:: Work required ::
Write out word for word the lines that begin with the one containing "prévu à l'article 209" and end with the one containing "Avis, (1993) 125 G.O. II 4257.", including both.

"""

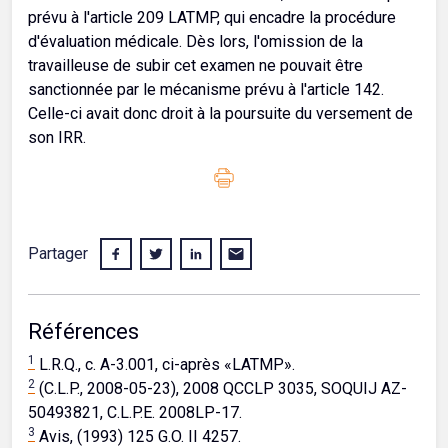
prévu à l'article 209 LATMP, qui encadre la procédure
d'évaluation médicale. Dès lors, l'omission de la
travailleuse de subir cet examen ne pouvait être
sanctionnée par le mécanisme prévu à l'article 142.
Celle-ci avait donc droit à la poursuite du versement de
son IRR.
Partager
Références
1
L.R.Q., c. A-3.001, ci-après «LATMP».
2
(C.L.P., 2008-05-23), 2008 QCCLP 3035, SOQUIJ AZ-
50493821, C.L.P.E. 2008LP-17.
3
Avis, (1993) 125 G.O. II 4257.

"""
"""

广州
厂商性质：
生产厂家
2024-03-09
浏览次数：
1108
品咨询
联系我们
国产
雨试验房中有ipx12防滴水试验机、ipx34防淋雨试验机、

"""

:: Solution for this exercise ::
prévu à l'article 209 LATMP, qui encadre la procédure
d'évaluation médicale. Dès lors, l'omission de la
travailleuse de subir cet examen ne pouvait être
sanctionnée par le mécanisme prévu à l'article 142.
Celle-ci avait donc droit à la poursuite du versement de
son IRR.
Partager
Références
1
L.R.Q., c. A-3.001, ci-après «LATMP».
2
(C.L.P., 2008-05-23), 2008 QCCLP 3035, SOQUIJ AZ-
50493821, C.L.P.E. 2008LP-17.
3
Avis, (1993) 125 G.O. II 4257.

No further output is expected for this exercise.